# EXERCISE GOAL:
Report all lines of the data below that hold the word "items".

================

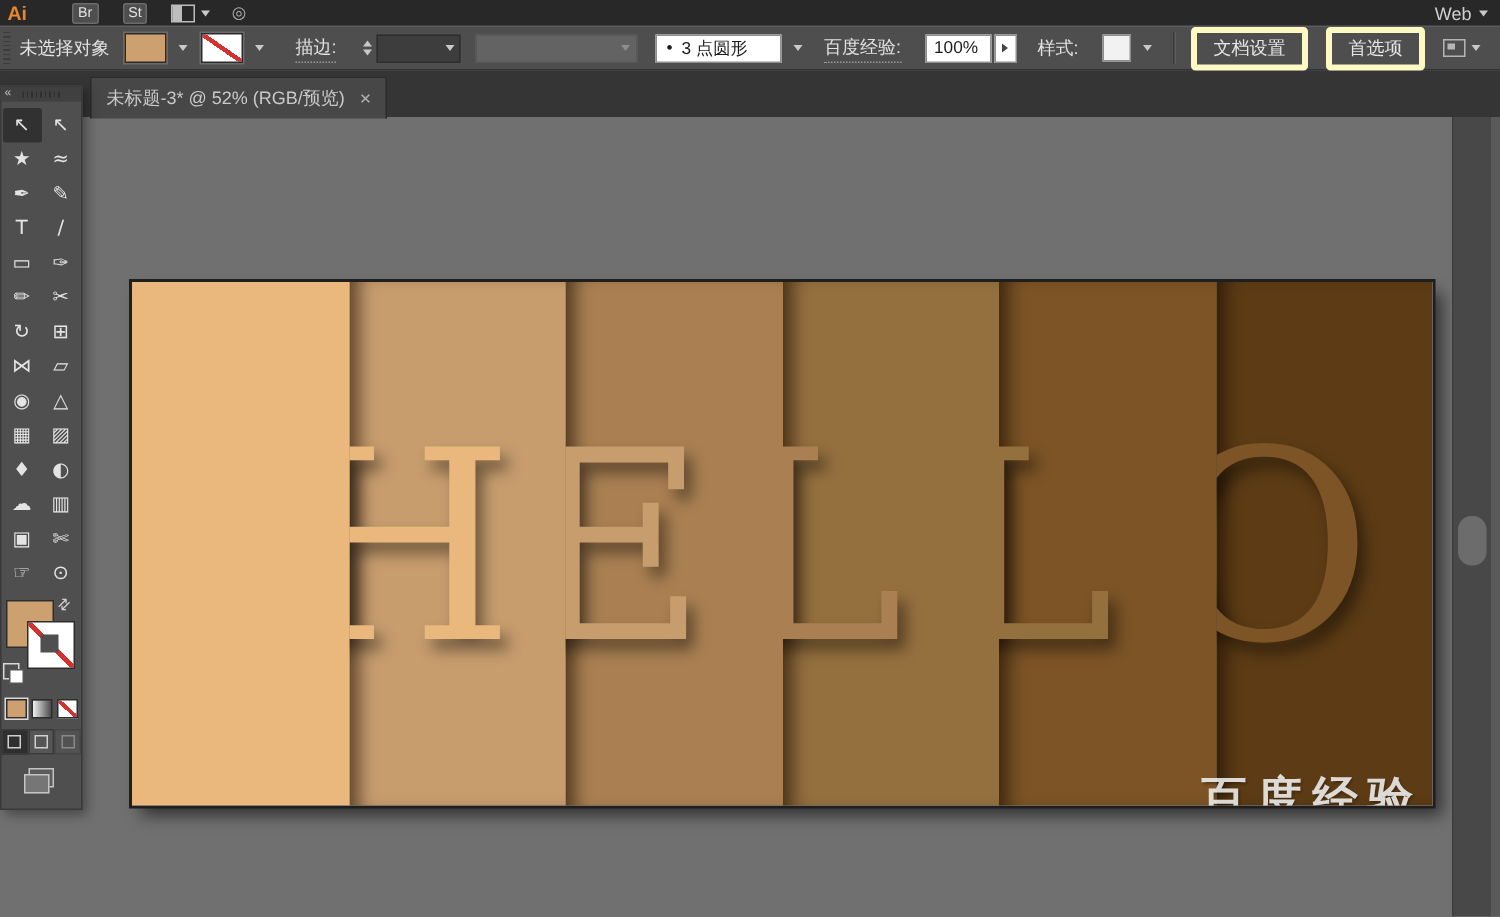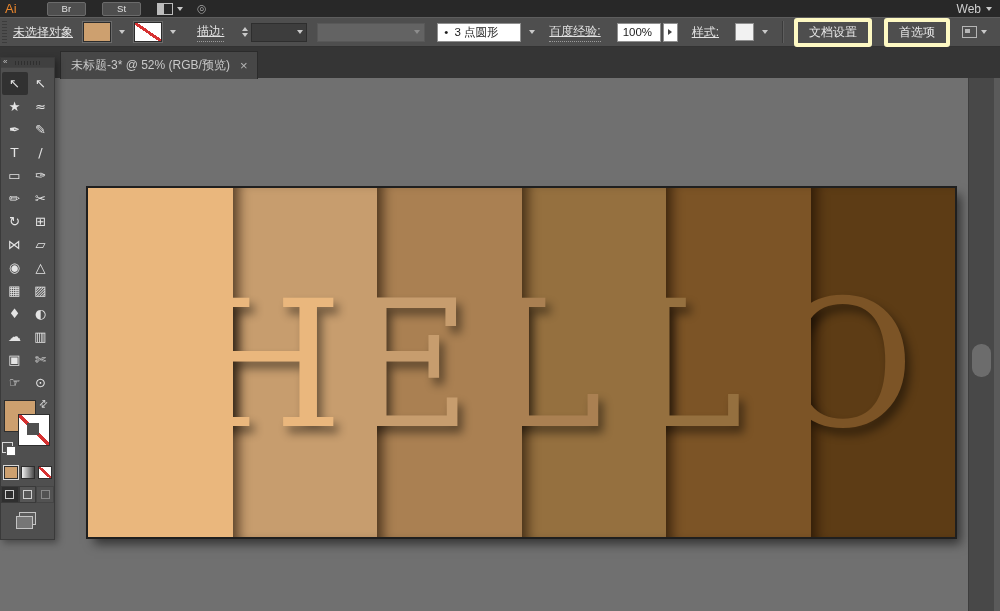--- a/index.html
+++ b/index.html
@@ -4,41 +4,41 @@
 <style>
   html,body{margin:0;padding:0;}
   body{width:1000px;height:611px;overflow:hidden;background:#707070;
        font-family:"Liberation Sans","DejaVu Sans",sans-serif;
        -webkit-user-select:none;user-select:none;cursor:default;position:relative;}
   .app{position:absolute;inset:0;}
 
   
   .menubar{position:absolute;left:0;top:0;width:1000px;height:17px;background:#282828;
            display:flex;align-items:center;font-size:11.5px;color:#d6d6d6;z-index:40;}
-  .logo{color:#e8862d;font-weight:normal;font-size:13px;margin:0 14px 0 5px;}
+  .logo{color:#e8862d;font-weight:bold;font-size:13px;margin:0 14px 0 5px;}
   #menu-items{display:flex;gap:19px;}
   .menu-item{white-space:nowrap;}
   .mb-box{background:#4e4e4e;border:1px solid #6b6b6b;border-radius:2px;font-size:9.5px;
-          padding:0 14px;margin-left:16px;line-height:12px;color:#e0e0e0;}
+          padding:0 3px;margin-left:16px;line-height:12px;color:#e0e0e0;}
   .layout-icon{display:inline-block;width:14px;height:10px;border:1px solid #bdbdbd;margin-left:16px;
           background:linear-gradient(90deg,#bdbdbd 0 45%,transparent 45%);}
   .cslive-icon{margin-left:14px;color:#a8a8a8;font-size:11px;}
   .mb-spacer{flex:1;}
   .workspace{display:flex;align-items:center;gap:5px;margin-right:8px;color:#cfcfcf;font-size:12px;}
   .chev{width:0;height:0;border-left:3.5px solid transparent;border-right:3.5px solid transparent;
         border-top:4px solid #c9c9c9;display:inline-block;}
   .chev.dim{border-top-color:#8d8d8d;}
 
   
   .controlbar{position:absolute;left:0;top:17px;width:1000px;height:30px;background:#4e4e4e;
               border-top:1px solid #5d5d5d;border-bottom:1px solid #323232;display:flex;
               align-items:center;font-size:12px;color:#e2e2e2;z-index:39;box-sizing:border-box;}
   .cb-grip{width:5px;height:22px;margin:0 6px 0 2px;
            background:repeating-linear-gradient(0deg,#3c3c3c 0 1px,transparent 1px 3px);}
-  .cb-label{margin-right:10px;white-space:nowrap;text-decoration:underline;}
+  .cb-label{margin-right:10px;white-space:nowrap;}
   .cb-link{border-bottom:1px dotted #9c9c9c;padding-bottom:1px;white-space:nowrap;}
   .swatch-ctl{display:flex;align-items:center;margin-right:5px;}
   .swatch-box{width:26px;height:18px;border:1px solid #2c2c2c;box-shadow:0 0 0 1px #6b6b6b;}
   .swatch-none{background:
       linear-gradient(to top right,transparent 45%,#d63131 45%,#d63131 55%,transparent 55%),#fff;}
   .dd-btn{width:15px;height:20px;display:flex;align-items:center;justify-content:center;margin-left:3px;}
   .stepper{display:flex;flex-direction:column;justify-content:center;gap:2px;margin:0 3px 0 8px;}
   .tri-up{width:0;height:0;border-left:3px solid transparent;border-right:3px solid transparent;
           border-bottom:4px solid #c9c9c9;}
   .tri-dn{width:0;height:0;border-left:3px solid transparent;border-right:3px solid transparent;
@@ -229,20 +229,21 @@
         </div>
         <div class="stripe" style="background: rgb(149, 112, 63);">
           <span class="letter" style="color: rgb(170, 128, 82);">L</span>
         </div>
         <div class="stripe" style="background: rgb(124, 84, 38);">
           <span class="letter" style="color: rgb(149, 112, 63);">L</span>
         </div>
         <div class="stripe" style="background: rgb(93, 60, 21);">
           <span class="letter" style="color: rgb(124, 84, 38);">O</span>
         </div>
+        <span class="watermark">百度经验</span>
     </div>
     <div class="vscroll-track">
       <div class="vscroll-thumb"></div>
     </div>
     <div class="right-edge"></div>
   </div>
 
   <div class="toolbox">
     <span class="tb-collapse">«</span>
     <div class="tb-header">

================

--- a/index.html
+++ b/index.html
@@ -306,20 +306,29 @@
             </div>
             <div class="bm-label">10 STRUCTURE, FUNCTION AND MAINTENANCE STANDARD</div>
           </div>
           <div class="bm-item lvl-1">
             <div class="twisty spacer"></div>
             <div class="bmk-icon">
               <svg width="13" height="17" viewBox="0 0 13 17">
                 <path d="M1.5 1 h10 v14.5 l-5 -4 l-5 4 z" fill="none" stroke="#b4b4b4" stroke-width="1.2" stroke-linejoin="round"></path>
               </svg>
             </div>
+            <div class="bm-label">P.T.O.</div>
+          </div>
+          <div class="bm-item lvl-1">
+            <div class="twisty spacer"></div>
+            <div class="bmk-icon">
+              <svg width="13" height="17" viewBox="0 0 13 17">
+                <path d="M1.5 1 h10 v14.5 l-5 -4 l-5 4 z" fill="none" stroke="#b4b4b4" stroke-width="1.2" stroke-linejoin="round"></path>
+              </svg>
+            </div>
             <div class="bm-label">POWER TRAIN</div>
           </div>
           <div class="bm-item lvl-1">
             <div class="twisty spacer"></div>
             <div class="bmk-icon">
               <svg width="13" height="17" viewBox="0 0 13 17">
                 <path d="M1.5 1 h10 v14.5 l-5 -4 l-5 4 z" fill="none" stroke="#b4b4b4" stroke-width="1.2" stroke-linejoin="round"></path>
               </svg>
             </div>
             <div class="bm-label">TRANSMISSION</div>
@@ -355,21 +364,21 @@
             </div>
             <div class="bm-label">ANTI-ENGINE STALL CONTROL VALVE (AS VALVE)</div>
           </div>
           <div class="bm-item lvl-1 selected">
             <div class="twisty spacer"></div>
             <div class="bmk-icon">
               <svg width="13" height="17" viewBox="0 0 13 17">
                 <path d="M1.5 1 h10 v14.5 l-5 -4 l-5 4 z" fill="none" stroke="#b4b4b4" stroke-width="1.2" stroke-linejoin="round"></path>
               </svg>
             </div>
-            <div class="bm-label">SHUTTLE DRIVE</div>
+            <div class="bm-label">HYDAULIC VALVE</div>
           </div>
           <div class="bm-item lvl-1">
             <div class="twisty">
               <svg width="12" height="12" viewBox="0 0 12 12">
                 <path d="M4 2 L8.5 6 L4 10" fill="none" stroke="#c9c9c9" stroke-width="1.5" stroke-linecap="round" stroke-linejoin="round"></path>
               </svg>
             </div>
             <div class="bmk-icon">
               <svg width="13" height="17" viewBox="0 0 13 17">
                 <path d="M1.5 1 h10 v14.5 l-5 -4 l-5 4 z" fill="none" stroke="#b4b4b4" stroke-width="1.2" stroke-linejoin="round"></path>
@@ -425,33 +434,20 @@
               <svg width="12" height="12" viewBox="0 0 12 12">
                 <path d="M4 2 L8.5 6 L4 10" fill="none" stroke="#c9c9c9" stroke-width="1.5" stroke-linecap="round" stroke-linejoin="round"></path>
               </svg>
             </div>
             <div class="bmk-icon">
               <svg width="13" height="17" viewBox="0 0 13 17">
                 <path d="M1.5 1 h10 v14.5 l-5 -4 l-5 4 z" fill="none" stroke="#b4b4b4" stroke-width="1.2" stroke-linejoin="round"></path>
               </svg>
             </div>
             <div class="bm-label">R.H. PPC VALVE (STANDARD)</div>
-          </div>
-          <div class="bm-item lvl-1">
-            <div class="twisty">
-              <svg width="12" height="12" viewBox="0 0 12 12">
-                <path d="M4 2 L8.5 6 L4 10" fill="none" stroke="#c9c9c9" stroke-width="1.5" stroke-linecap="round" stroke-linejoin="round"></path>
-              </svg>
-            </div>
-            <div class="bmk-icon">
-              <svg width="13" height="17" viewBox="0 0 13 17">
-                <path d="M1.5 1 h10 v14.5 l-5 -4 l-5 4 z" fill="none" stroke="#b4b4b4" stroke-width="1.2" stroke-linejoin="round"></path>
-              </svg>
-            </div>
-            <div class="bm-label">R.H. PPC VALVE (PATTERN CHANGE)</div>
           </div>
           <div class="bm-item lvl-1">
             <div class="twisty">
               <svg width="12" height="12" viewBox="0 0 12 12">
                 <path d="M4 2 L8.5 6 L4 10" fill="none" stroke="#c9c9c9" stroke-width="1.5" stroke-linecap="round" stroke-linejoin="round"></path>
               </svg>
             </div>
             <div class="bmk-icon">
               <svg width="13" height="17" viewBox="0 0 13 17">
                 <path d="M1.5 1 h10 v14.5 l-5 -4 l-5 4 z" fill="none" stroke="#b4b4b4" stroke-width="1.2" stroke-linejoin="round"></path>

================

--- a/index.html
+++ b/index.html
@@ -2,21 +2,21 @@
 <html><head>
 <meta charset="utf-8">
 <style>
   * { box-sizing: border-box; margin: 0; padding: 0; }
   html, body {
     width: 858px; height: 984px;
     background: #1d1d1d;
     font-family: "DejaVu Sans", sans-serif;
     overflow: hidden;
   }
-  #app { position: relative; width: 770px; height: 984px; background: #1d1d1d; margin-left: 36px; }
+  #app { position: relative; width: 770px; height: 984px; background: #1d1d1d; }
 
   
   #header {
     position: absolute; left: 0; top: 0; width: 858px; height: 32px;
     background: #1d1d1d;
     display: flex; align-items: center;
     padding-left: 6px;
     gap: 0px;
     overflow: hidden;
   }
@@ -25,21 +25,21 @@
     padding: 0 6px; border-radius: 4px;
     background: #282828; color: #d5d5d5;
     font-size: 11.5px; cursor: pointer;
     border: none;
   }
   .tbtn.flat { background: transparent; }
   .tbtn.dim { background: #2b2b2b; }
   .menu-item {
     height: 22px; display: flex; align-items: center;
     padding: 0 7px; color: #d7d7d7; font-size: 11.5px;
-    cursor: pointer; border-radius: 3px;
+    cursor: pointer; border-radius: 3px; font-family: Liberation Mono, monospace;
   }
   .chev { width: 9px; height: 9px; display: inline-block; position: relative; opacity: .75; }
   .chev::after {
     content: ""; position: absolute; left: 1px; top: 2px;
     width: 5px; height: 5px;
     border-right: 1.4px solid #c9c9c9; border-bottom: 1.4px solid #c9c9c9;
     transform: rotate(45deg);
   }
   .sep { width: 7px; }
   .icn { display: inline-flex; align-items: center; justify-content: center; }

================

# WRITTEN RESPONSE:
            display:flex;align-items:center;font-size:11.5px;color:#d6d6d6;z-index:40;}
   #menu-items{display:flex;gap:19px;}
   .workspace{display:flex;align-items:center;gap:5px;margin-right:8px;color:#cfcfcf;font-size:12px;}
               align-items:center;font-size:12px;color:#e2e2e2;z-index:39;box-sizing:border-box;}
   .swatch-ctl{display:flex;align-items:center;margin-right:5px;}
   .dd-btn{width:15px;height:20px;display:flex;align-items:center;justify-content:center;margin-left:3px;}
     display: flex; align-items: center;
     height: 22px; display: flex; align-items: center;
   .icn { display: inline-flex; align-items: center; justify-content: center; }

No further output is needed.